→ PASSAGE CITÉ:
....................
L’élection de Donald Trump, le « pivot » vers l’Asie et l’européanisation de l’OTAN

Jean-Sylvestre Mongrenier, directeur de recherche à l’Institut Thomas More

17 novembre 2024 • Analyse •


Même si elle était attendue à bien des égards, l’élection de Donald Trump à la présidence des États-Unis laisse redouter un nouvel isolationnisme aux effets destructeurs. Est notamment en jeu le sort de l’OTAN, dont la déréliction, traduction éminemment concrète d’un découplage géostratégique entre les deux rives de l’Atlantique Nord, ouvrirait à Vladimir Poutine un espace de manœuvre favorable à sa politique conquérante. Pourtant, « rien n’est sûr sauf la mort et les impôts ». Les alliés européens des États-Unis doivent investir l’OTAN et, en contrepartie de la présence militaire américaine en Europe (peut-être réduite à terme), participer à l’endiguement de la Chine populaire.
....................
→ CONSIGNE: Reprenez tout le passage de l'analyse sur l'élection de Trump, depuis « 17 novembre 2024 » jusqu'à « la Chine populaire. », en remplaçant « OTAN » par « Alliance atlantique ». Les lignes qui suivent ne sont pas utiles ici.
....................
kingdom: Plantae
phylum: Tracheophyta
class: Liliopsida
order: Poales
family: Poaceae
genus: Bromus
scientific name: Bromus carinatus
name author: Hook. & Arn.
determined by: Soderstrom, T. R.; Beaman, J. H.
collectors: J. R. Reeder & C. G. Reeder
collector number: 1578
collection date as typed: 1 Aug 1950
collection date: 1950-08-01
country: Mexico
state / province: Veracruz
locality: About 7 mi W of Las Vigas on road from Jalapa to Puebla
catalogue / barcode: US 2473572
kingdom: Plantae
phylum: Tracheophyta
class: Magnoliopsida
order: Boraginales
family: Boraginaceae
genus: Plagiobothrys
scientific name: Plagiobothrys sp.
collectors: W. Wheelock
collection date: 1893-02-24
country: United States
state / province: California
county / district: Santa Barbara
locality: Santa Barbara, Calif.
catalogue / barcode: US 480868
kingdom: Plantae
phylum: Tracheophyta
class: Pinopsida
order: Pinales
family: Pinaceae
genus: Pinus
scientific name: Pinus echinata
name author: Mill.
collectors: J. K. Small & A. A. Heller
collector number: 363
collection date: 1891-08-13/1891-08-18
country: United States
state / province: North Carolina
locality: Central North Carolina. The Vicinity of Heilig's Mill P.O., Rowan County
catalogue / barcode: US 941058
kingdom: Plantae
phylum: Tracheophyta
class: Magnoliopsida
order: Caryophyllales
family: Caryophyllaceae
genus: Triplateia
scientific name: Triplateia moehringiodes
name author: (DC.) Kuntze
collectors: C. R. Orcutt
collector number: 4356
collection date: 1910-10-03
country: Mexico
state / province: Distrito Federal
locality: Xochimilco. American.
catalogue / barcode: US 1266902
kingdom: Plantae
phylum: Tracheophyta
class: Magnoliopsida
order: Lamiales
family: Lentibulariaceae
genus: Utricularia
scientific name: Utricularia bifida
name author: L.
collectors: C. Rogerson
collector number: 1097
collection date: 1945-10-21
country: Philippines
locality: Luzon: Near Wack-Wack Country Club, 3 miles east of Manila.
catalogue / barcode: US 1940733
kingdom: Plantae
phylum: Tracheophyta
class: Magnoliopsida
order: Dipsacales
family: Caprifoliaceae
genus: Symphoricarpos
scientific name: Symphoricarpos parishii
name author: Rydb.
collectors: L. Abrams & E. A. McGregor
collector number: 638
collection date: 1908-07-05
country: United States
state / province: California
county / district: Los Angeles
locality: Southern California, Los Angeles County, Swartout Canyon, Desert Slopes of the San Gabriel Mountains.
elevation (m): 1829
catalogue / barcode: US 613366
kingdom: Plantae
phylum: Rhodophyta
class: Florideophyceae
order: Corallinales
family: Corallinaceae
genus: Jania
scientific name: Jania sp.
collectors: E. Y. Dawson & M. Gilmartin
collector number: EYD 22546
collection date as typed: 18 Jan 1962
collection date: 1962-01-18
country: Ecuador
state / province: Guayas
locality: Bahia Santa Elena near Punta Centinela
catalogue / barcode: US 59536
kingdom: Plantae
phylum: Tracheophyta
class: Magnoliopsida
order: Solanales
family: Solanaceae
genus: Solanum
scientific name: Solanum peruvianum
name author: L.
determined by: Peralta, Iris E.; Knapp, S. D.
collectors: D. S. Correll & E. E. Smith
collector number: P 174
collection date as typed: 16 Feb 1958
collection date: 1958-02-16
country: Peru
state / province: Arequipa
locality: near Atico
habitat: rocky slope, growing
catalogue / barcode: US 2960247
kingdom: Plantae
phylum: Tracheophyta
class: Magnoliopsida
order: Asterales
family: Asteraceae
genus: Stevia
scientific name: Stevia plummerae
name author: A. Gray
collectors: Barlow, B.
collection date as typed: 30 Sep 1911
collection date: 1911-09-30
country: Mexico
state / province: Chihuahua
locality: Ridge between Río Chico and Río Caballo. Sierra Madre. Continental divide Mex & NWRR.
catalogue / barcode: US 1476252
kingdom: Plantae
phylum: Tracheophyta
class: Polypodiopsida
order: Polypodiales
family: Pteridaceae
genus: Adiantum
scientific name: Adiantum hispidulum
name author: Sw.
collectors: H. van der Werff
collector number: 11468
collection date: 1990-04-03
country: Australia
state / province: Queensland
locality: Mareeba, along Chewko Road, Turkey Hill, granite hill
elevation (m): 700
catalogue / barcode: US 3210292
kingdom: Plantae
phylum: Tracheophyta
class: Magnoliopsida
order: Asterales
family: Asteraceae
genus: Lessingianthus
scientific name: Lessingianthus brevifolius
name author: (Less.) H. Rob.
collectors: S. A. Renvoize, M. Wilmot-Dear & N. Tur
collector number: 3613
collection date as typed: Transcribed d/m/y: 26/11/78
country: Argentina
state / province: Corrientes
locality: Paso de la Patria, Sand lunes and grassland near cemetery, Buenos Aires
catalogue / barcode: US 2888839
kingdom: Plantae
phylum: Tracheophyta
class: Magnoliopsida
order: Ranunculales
....................
→ RÉSULTAT:
17 novembre 2024 • Analyse •


Même si elle était attendue à bien des égards, l’élection de Donald Trump à la présidence des États-Unis laisse redouter un nouvel isolationnisme aux effets destructeurs. Est notamment en jeu le sort de l’Alliance atlantique, dont la déréliction, traduction éminemment concrète d’un découplage géostratégique entre les deux rives de l’Atlantique Nord, ouvrirait à Vladimir Poutine un espace de manœuvre favorable à sa politique conquérante. Pourtant, « rien n’est sûr sauf la mort et les impôts ». Les alliés européens des États-Unis doivent investir l’Alliance atlantique et, en contrepartie de la présence militaire américaine en Europe (peut-être réduite à terme), participer à l’endiguement de la Chine populaire.